RIAUMANDIRI.CO, JAKARTA - Wakil Ketua MPR Arsul Sani meminta pemerintah membuka semua potensi, atau paling tidak mempertahankan penerimaan negara dari sektor pajak. Salah satu potensi pajak yang perlu didalami lagi untuk digali adalah sektor sumber daya alam. Bukan mengembangkan kebijakan untuk memungut pajak dari sektor konsumsi rill seperti pengenaan PPN sembako.
“Pemerintah seharusnya menjelaskan kepada publik bagaimana meningkatkan atau mempertahankan penerimaan negara dari pajak dan menggali sektor-sektor lain, di luar sektor riel atau yang langsung bersentuhan dengan hajat hidup orang banyak, untuk bisa dikenakan pajak,” kata Arsul dalam diskusi bertema “Pendapatan Negara dan Keadilan Sosial” di Media Center MPR/DPR, Lobi Gedung Nusantara III, Kompleks Parlemen, Jakarta, Rabu (16/6/2021).
Menurut Arsul Sani, setiap isu yang berkaitan dengan bertambahnya beban kepada masyarakat, seperti PPN sembako maka secara tidak langsung akan dihadapkan dengan sila kelima Pancasila, yaitu Keadilan sosial bagi seluruh rakyat Indonesia dan pasal 33 ayat 4 UUD NRI Tahun 1945.
“Kita harus lihat aspek keadilan sosial dalam mendapatkan sumber pendapatan negara. Sebab, pemerintah baru saja memberikan keringanan PPNBM terkait otomotif, dan akan jadi kebijakan yang anomali kalau sekarang malah sembako dikenakan PPN,” ujarnya.

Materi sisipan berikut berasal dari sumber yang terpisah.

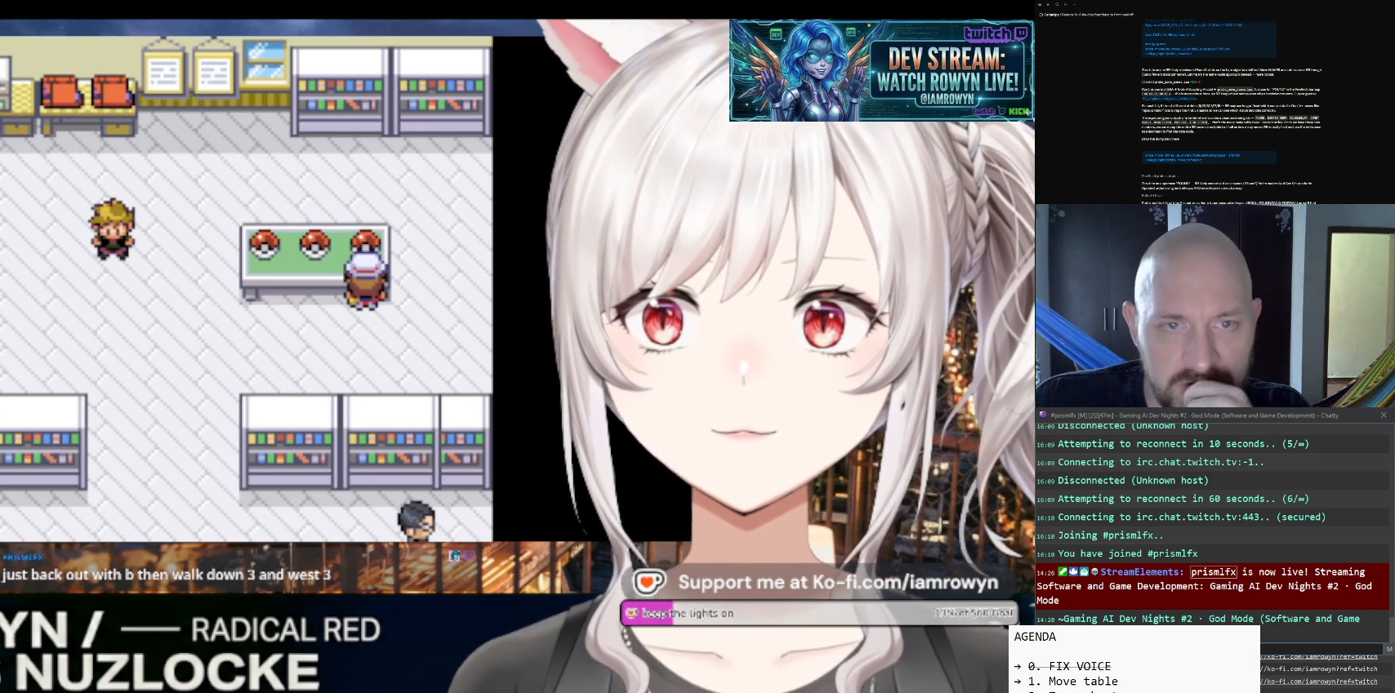
{"buttons": ["DPAD_UP"], "events": []}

Arsul menambahkan, sebelum menetapkan kebijakan seperti pengenaan PPN untuk sembako, sebaiknya perlu dikaji secara komprehensif dan memiliki logical step. Dia mencontohkan pemerintah pernah menetapkan kebijakan pengampunan pajak (tax amnesty). Namun publik tidak mendapatkan informasi dan penjelasan soal evaluasi dan keberhasilan kebijakan tax amnesty itu baik secara kuantitatif maupun kualitatif.
“Sekarang mau diambil lagi kebijakan pengampunan pajak jilid kedua tanpa kejelasan target dan manfaat, serta apakah sudah meningkatkan tax ratio dari pengampunan pajak sebelumnya. Kebijakan ini tidak mengikuti logical step. Dan sekarang ingin mengenakan PPN untuk sembako. Ini yang perlu kita kritisi dari aspek keadilan sosial bagi seluruh rakyat Indonesia,” tegasnya.

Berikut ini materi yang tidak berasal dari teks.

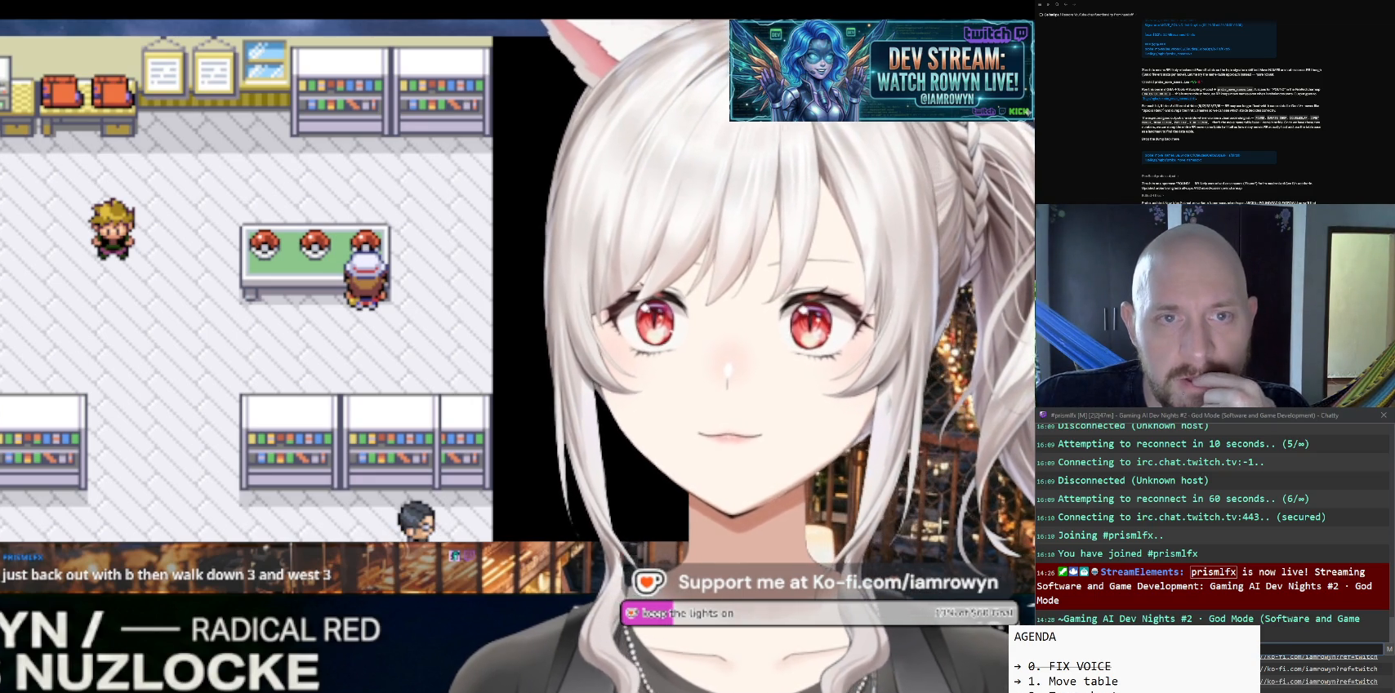
{"buttons": ["DPAD_UP"], "events": []}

“Kenapa ini kebijakan pengenaan PPN untuk sembako banyak mendapat penolakan? Karena di tengah pandemi Covid-19 ini, kebijakan pengenaan pajak itu akan melemahkan daya beli masyarakat dan mengganggu roda perekonomian,” tuturnya.
Sementara itu ekonom INDEF Enny Sri Hartati menyebutkan klausul tentang wacana pengenaan PPN untuk sembako dalam draf RUU KUP akan menimbulkan resistensi publik. “Pelebaran ke PPN untuk sembako, apalagi jasa pendidikan, pasti akan menguras emosi publik. Kebijakan itu akan menimbulkan resistensi,” ujarnya.
Enny melihat munculnya wacana pengenaan PPN untuk sembako menunjukkan tidak ada lagi kreativitas dari pemerintah untuk menggali penerimaan negara. “Terjadi kebangkrutan inisiatif, inovasi, kreativitas dari pemerintah. Mungkin ini disebabkan adanya diskresi pemerintah pada masa pandemi ini (diskresi UU No. 1 Tahun 2020),” katanya.